-- Information supplied follows --

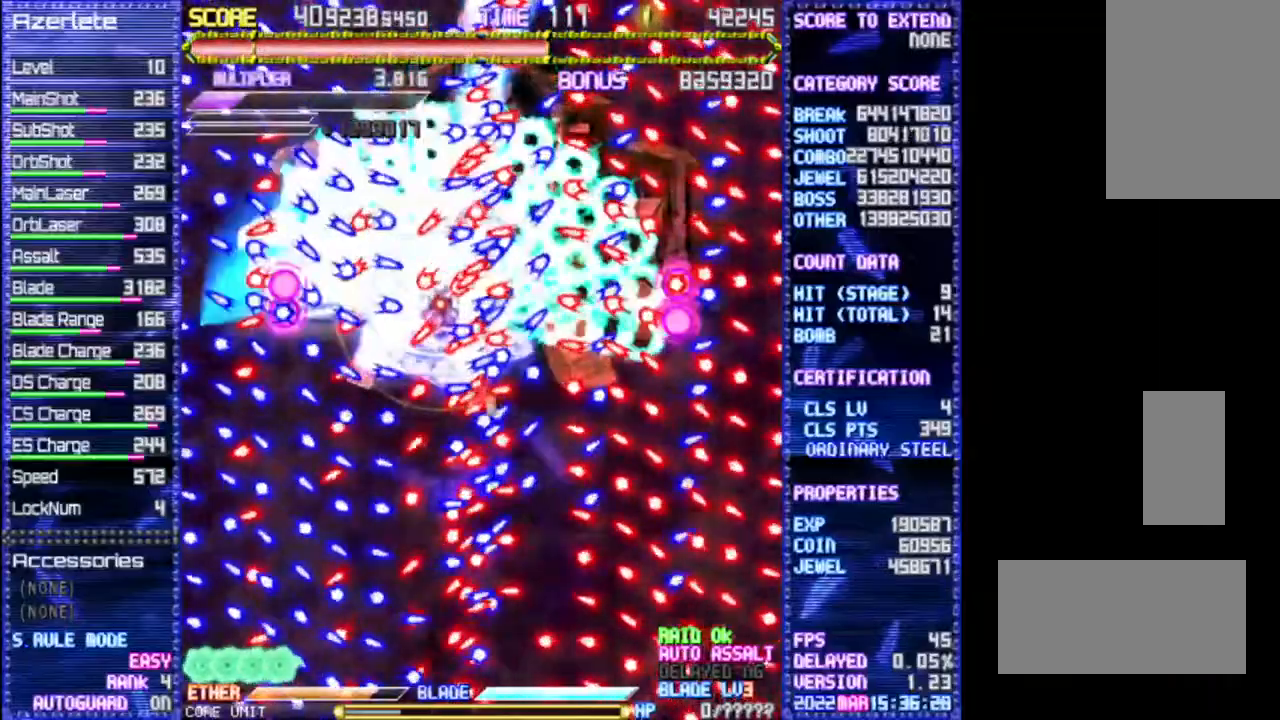
{"buttons": ["R1"], "events": []}
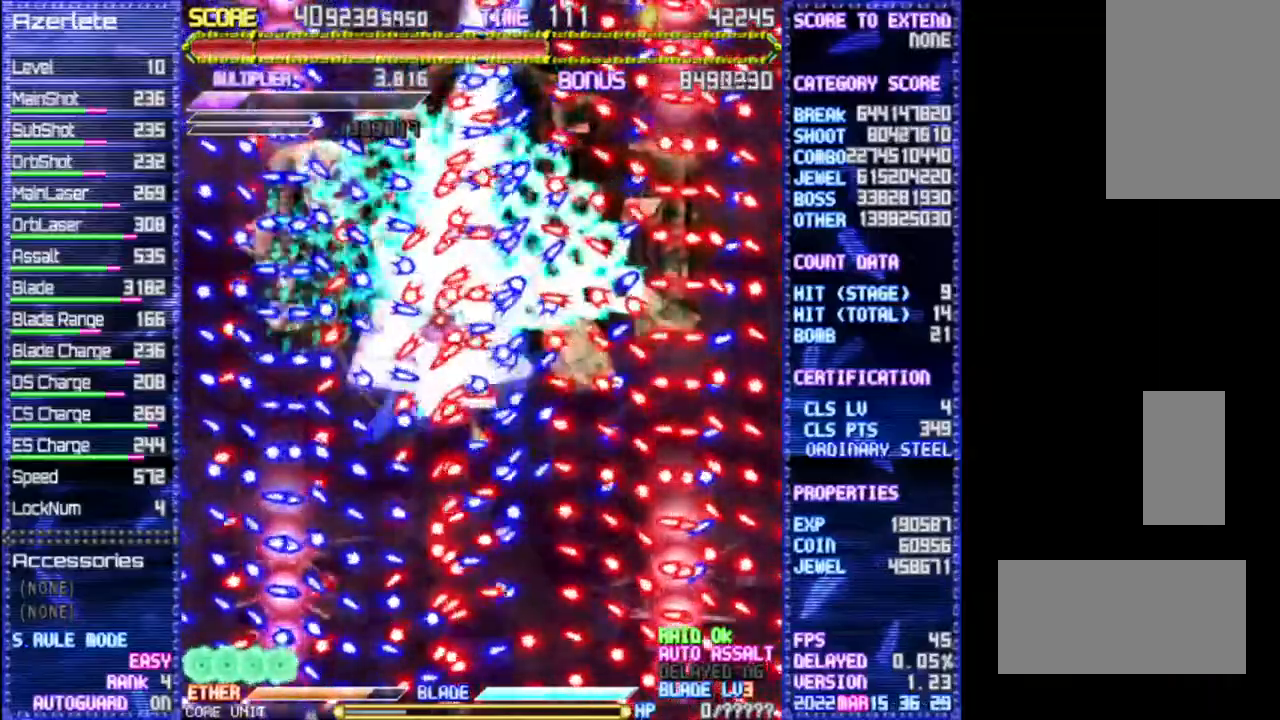
{"buttons": ["R1"], "events": []}
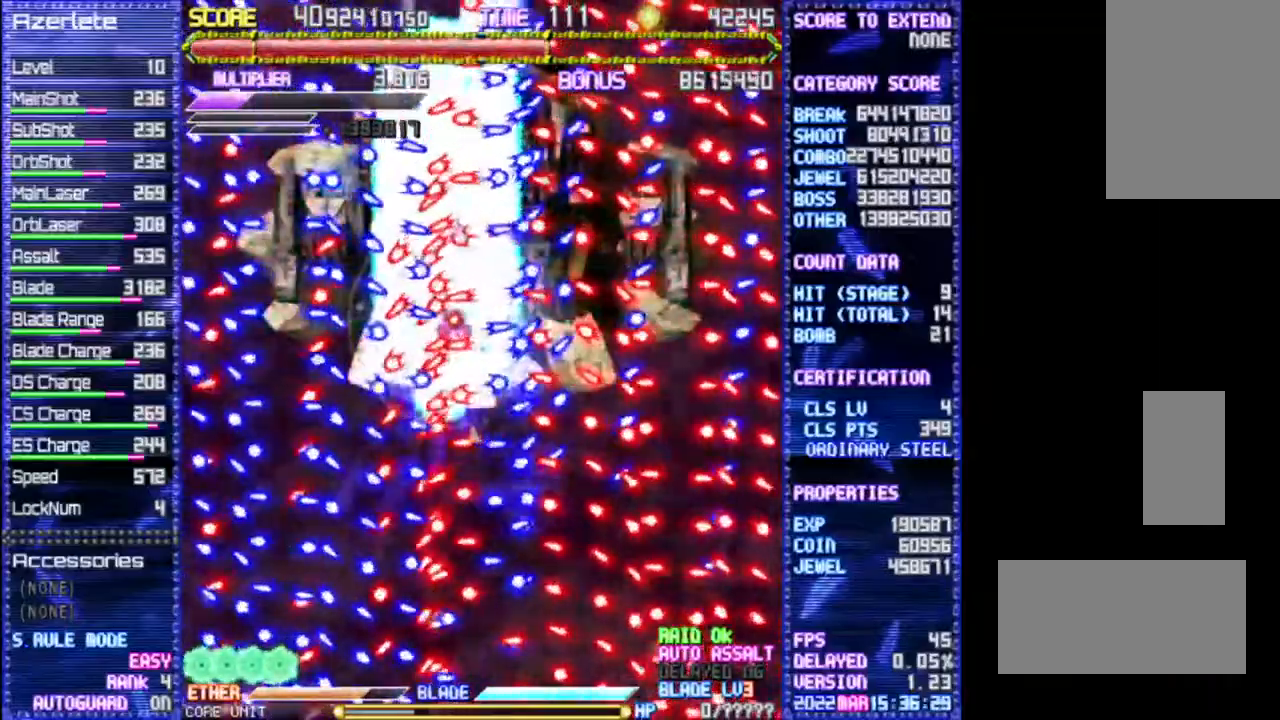
{"buttons": ["R1"], "events": []}
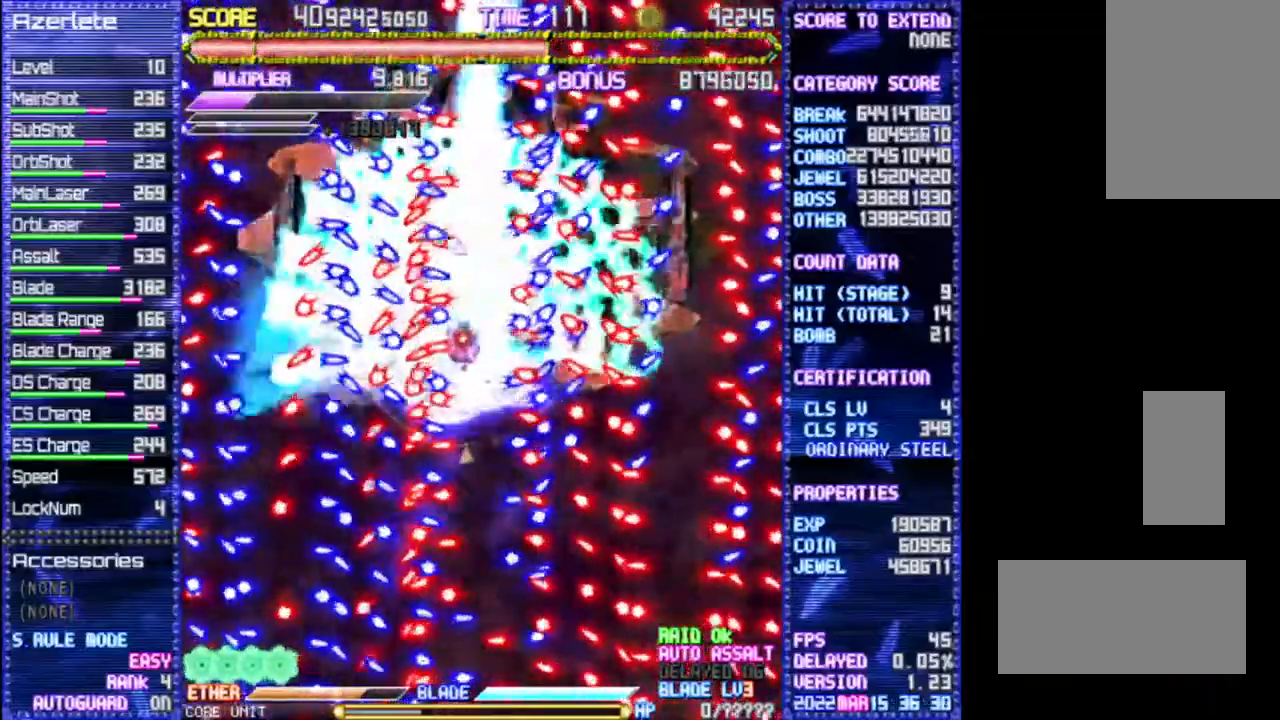
{"buttons": ["R1"]}
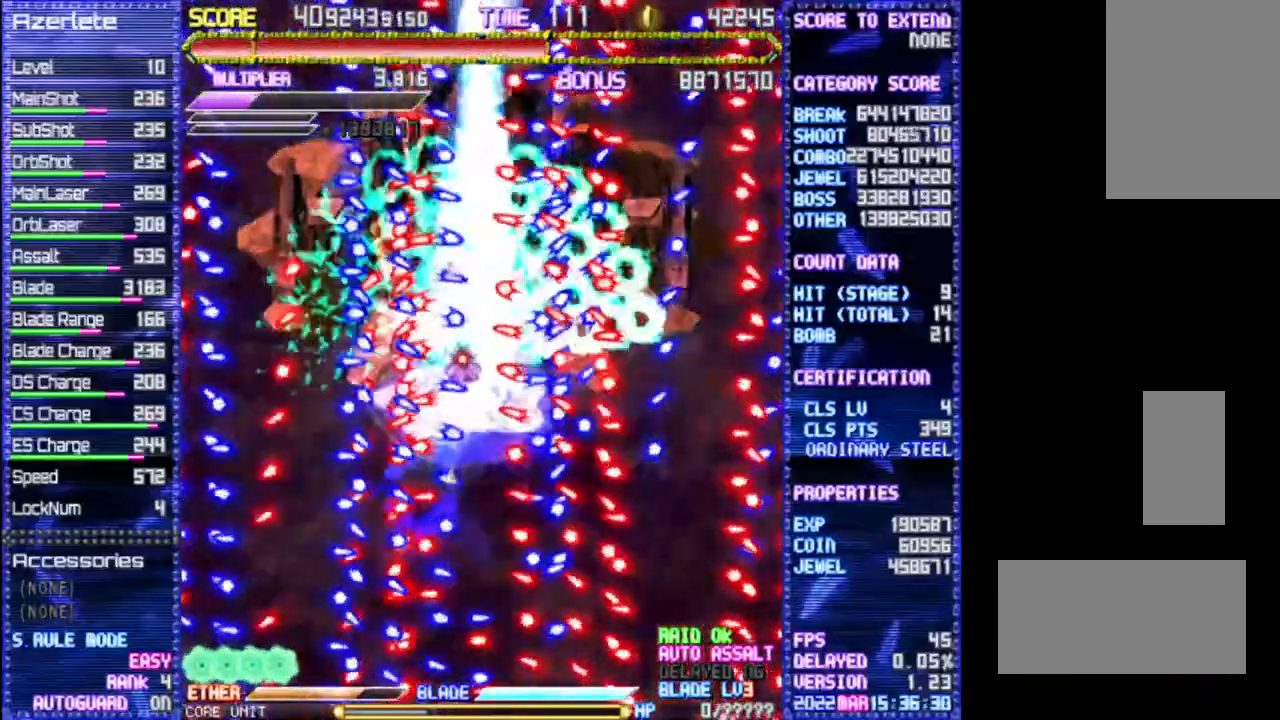
{"buttons": ["R1"], "events": []}
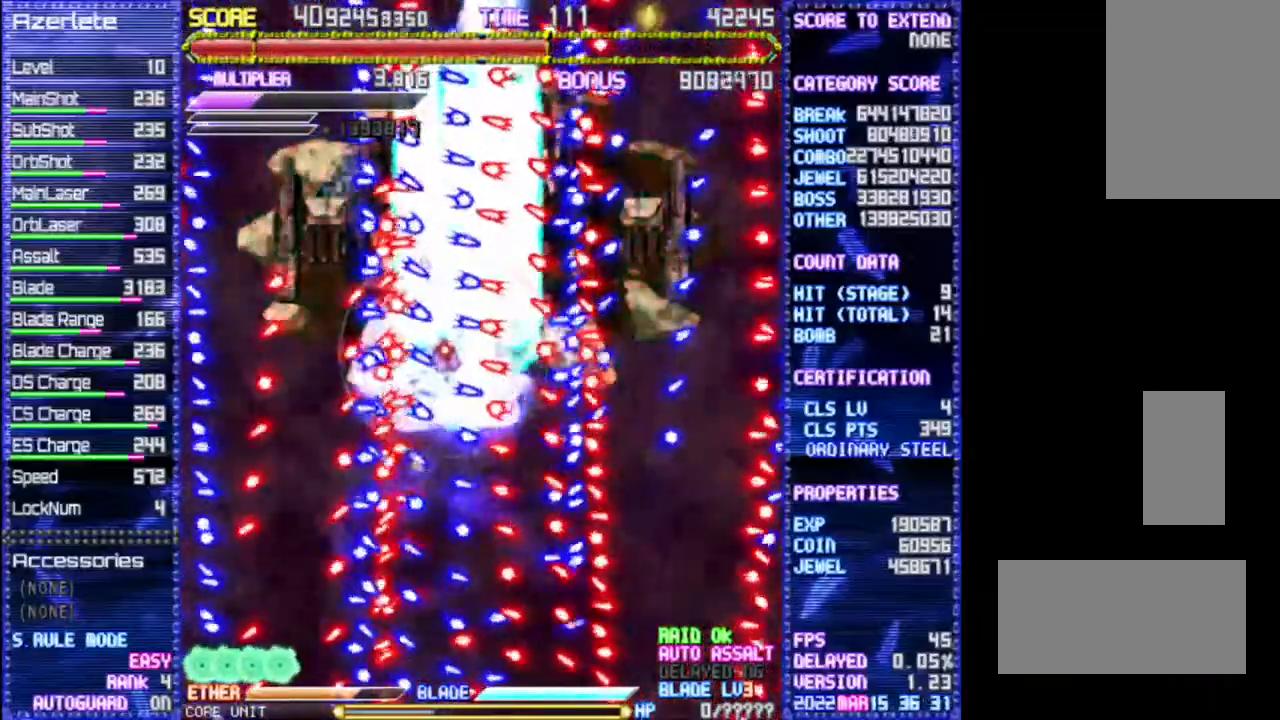
{"buttons": ["R1"], "events": []}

-- Information supplied concluded --

§ **What is needed**:
Reproduce the lines above exactly, please, but not the pictures in them.

§ **Answer to this exercise**:
{"buttons": ["R1"], "events": []}
{"buttons": ["R1"], "events": []}
{"buttons": ["R1"], "events": []}
{"buttons": ["R1"]}
{"buttons": ["R1"], "events": []}
{"buttons": ["R1"], "events": []}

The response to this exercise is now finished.